History shows that when a yield curve inverts it can precede a recession by 12-18 months – although there have been occasions when it’s happened sooner, taken longer, or not happened at all.
The big thing markets don’t like – perhaps even more than a recession – is a surprise. And this was no surprise. Markets knew it was coming and have been preparing for slower growth for some time.
Coutts also predicted a slower growth environment and our portfolios and funds have been well-positioned as a result. We’ve exited investments in riskier markets in favour of more defensive areas and raised our positions in government bonds, for example.
Lilian Chovin, investment strategist at Coutts, says: “Recessions sound like bad news and they can bring difficulties for individuals and companies as economic conditions tighten.
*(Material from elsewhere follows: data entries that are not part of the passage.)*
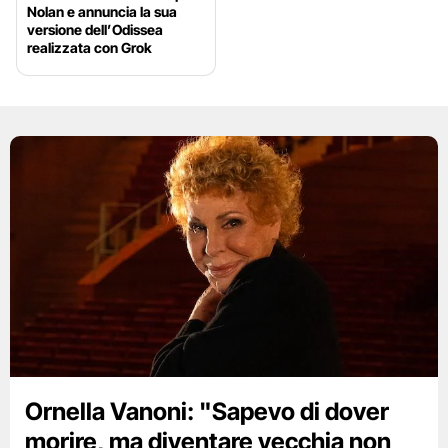
Nolan e annuncia la sua
versione dell’Odissea
realizzata con Grok
Ornella Vanoni: "Sapevo di dover
morire, ma diventare vecchia non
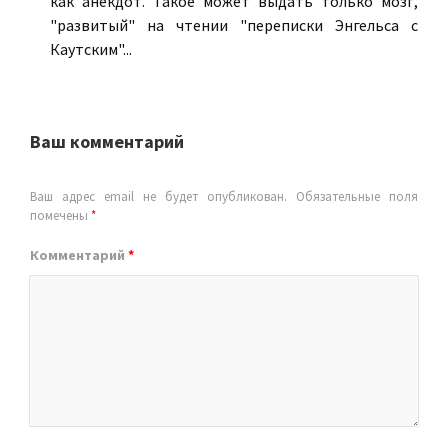
как анекдот. Такое может выдать только мозг,
"развитый" на чтении "переписки Энгельса с
Каутским"...
Ваш комментарий
Ваш адрес email не будет опубликован.
Обязательные поля
помечены
*
Комментарий
*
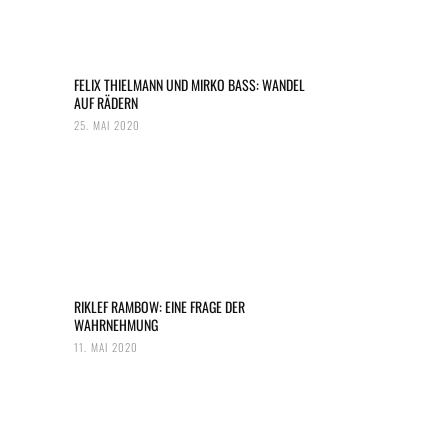
FELIX THIELMANN UND MIRKO BASS: WANDEL
AUF RÄDERN
25. MAI 2020
RIKLEF RAMBOW: EINE FRAGE DER
WAHRNEHMUNG
11. MAI 2020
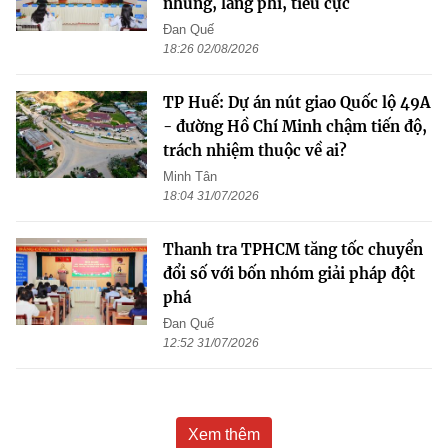
nhũng, lãng phí, tiêu cực
Đan Quế
18:26 02/08/2026
TP Huế: Dự án nút giao Quốc lộ 49A
- đường Hồ Chí Minh chậm tiến độ,
trách nhiệm thuộc về ai?
Minh Tân
18:04 31/07/2026
Thanh tra TPHCM tăng tốc chuyển
đổi số với bốn nhóm giải pháp đột
phá
Đan Quế
12:52 31/07/2026
Xem thêm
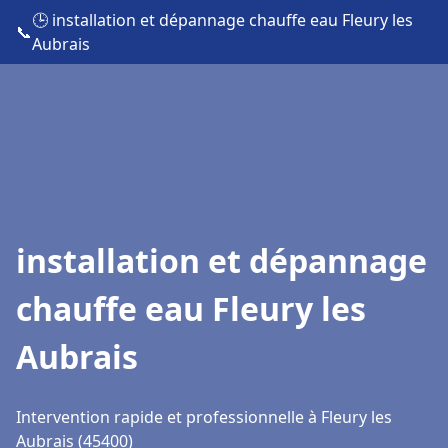
🕒 installation et dépannage chauffe eau Fleury les
📞
Aubrais
installation et dépannage
chauffe eau Fleury les
Aubrais
Intervention rapide et professionnelle à Fleury les
Aubrais (45400)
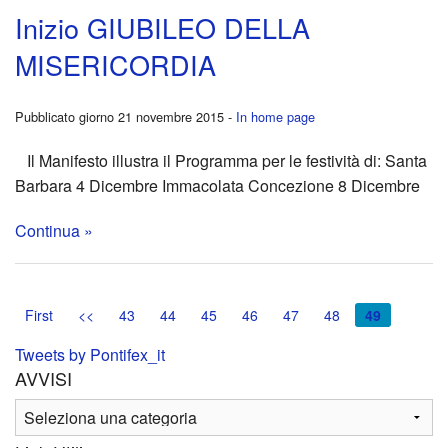
e
Inizio GIUBILEO DELLA
Vide
MISERICORDIA
Stori
Pubblicato giorno 21 novembre 2015 -
In home page
Il Manifesto illustra il Programma per le festività di: Santa
Barbara 4 Dicembre Immacolata Concezione 8 Dicembre
Continua »
First
<<
43
44
45
46
47
48
49
Tweets by Pontifex_it
AVVISI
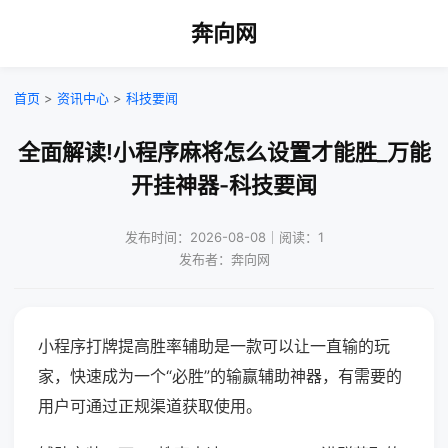
奔向网
首页
>
资讯中心
>
科技要闻
全面解读!小程序麻将怎么设置才能胜_万能
开挂神器-科技要闻
发布时间：2026-08-08｜阅读：1
发布者：奔向网
小程序打牌提高胜率辅助是一款可以让一直输的玩
家，快速成为一个“必胜”的输赢辅助神器，有需要的
用户可通过正规渠道获取使用。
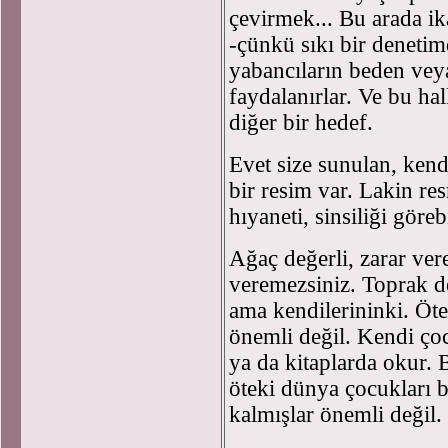
çevirmek... Bu arada ika
-çünkü sıkı bir denetim
yabancıların beden vey
faydalanırlar. Ve bu ha
diğer bir hedef.
Evet size sunulan, kend
bir resim var. Lakin re
hıyaneti, sinsiliği göre
Ağaç değerli, zarar ver
veremezsiniz. Toprak de
ama kendilerininki. Öt
önemli değil. Kendi ço
ya da kitaplarda okur.
öteki dünya çocukları b
kalmışlar önemli değil.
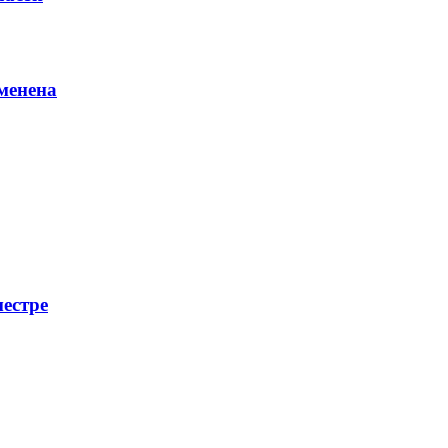
менена
местре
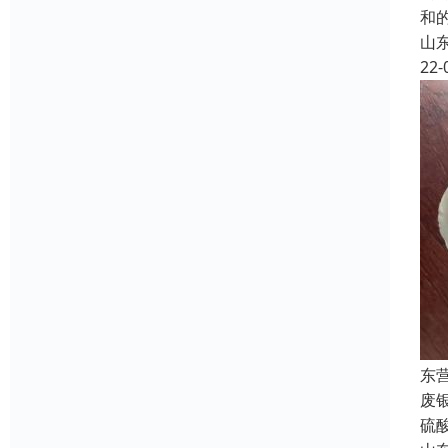
和
山
22-
东
废
硫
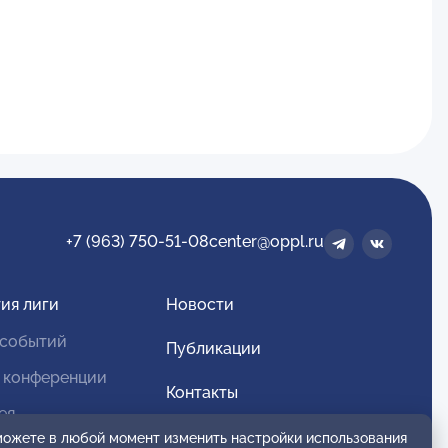
+7 (963) 750-51-08
center@oppl.ru
ия лиги
Новости
 событий
Публикации
 конференции
Контакты
ея
Для спонсоров и партнеров
 можете в любой момент изменить настройки использования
But investors should keep in mind that we invest in markets, not economies. Economics can affect markets of course, but it takes time – and that means investors can mitigate much of the risk.
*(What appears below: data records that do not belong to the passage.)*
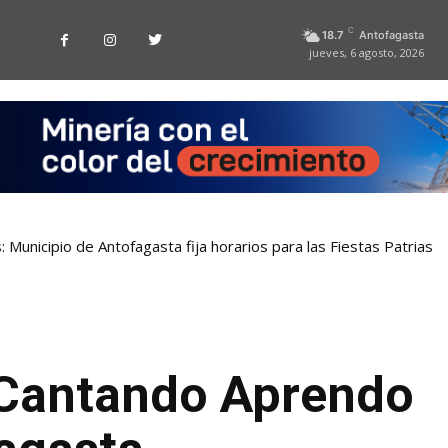
C
18.7
Antofagasta
jueves, 6 agosto, 2026
 Municipio de Antofagasta fija horarios para las Fiestas Patrias
“Cantando Aprendo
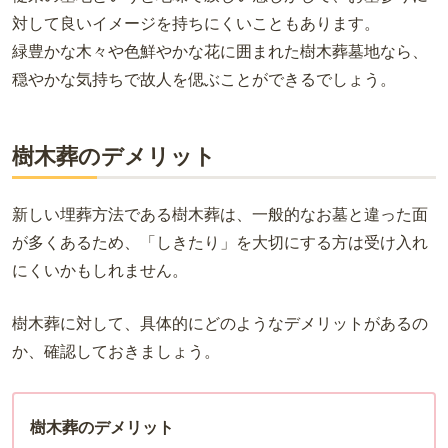
対して良いイメージを持ちにくいこともあります。
緑豊かな木々や色鮮やかな花に囲まれた樹木葬墓地なら、
穏やかな気持ちで故人を偲ぶことができるでしょう。
樹木葬のデメリット
新しい埋葬方法である樹木葬は、一般的なお墓と違った面
が多くあるため、「しきたり」を大切にする方は受け入れ
にくいかもしれません。
樹木葬に対して、具体的にどのようなデメリットがあるの
か、確認しておきましょう。
樹木葬のデメリット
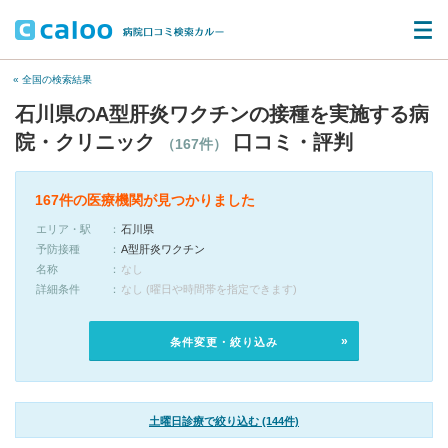
« 全国の検索結果
石川県のA型肝炎ワクチンの接種を実施する病
院・クリニック
口コミ・評判
（167件）
167件の医療機関が見つかりました
エリア・駅
石川県
予防接種
A型肝炎ワクチン
名称
なし
詳細条件
なし (曜日や時間帯を指定できます)
条件変更・絞り込み
土曜日診療で絞り込む (144件)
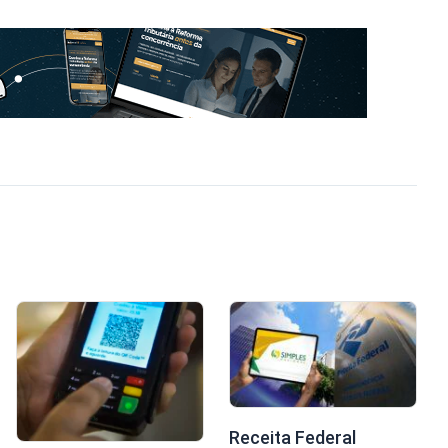
Receita Federal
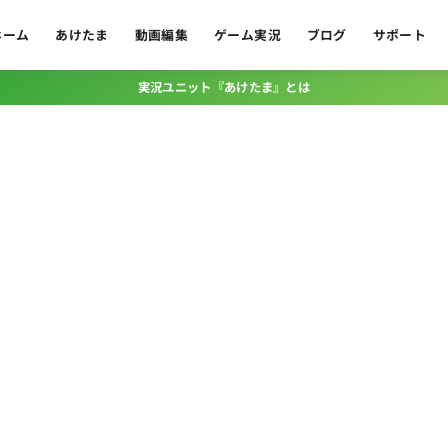
ホーム
あけたま
動画編集
ゲーム実況
ブログ
サポート
実況ユニット『あけたま』とは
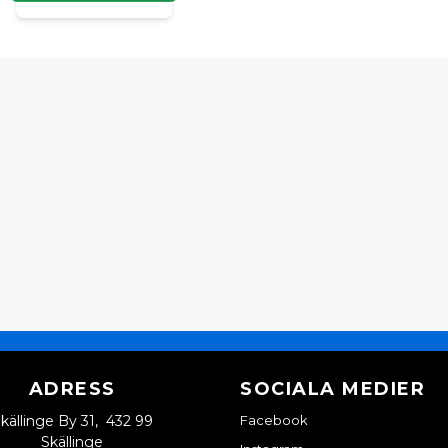
ADRESS
SOCIALA MEDIER
källinge By 31, 432 99
Facebook
Skällinge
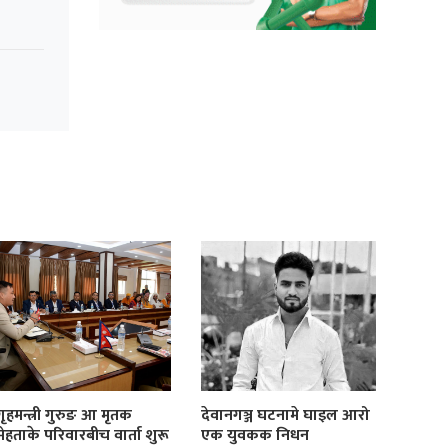
गृहमन्त्री गुरुङ आ मृतक
देवानगञ्ज घटनामे घाइल आरो
मेहताके परिवारबीच वार्ता शुरू
एक युवकक निधन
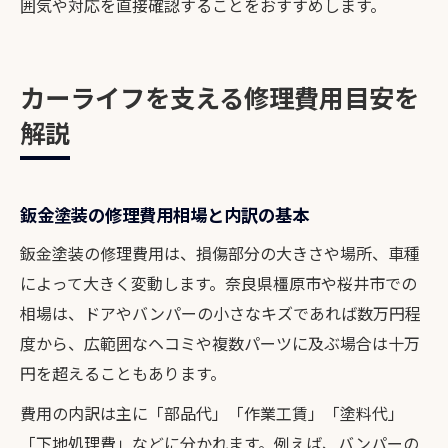
囲気や対応を直接確認することをおすすめします。
カーライフを支える修理費用目安を
解説
鈑金塗装の修理費用相場と内訳の基本
鈑金塗装の修理費用は、損傷部分の大きさや場所、車種
によって大きく変動します。奈良県橿原市や桜井市での
相場は、ドアやバンパーの小さなキズであれば数万円程
度から、広範囲なヘコミや複数パーツに及ぶ場合は十万
円を超えることもあります。
費用の内訳は主に「部品代」「作業工賃」「塗料代」
「下地処理費」などに分かれます。例えば、バンパーの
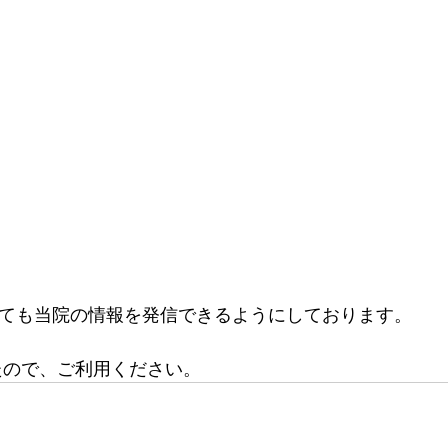
おいても当院の情報を発信できるようにしております。
たので、ご利用ください。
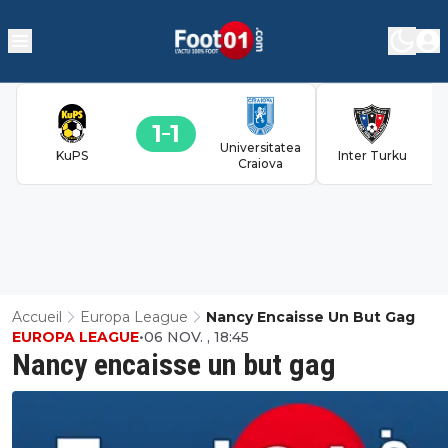
1
1
Universitatea
KuPS
Inter Turku
Craiova
Accueil
Europa League
Nancy Encaisse Un But Gag
EUROPA LEAGUE
•
06 NOV. , 18:45
Nancy encaisse un but gag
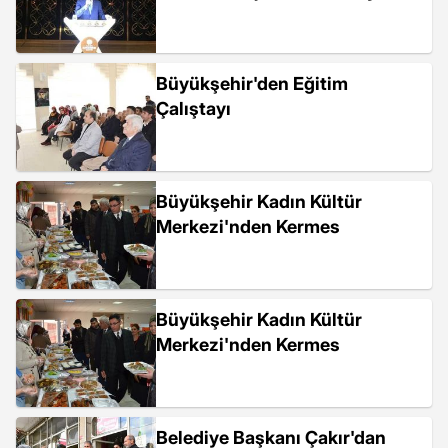
Büyükşehir'den Eğitim
Çalıştayı
Büyükşehir Kadın Kültür
Merkezi'nden Kermes
Büyükşehir Kadın Kültür
Merkezi'nden Kermes
Belediye Başkanı Çakır'dan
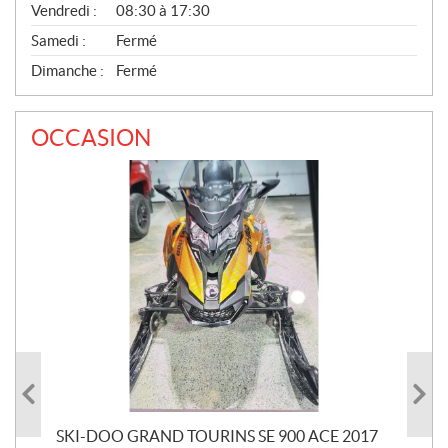
Vendredi :
08:30 à 17:30
Samedi :
Fermé
Dimanche :
Fermé
OCCASION
SKI-DOO GRAND TOURINS SE 900 ACE 2017
SK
“The last recession we had, in 2008, was exceptionally severe and bad for investments. But the numbers show that markets, and a well-balanced portfolio, can still rise during a typical recession and even in the run-up to it.”
Stay invested, stay dynamic
Lilian stresses that “nobody knows exactly when the next recession will happen and nobody knows what markets will do when it does arrive”.
“Your best move as an investor is to stay invested and have a dynamic asset allocation within your portfolio or fund – tilted towards riskier assets in good times and safer assets in more challenging times,” he says. “That reduces the risk of large drawdowns.”
Always remember though, that past performance should not be taken as a guide to future performance. The value of investments, and the income from them, can fall as well as rise and you may not get back what you put in.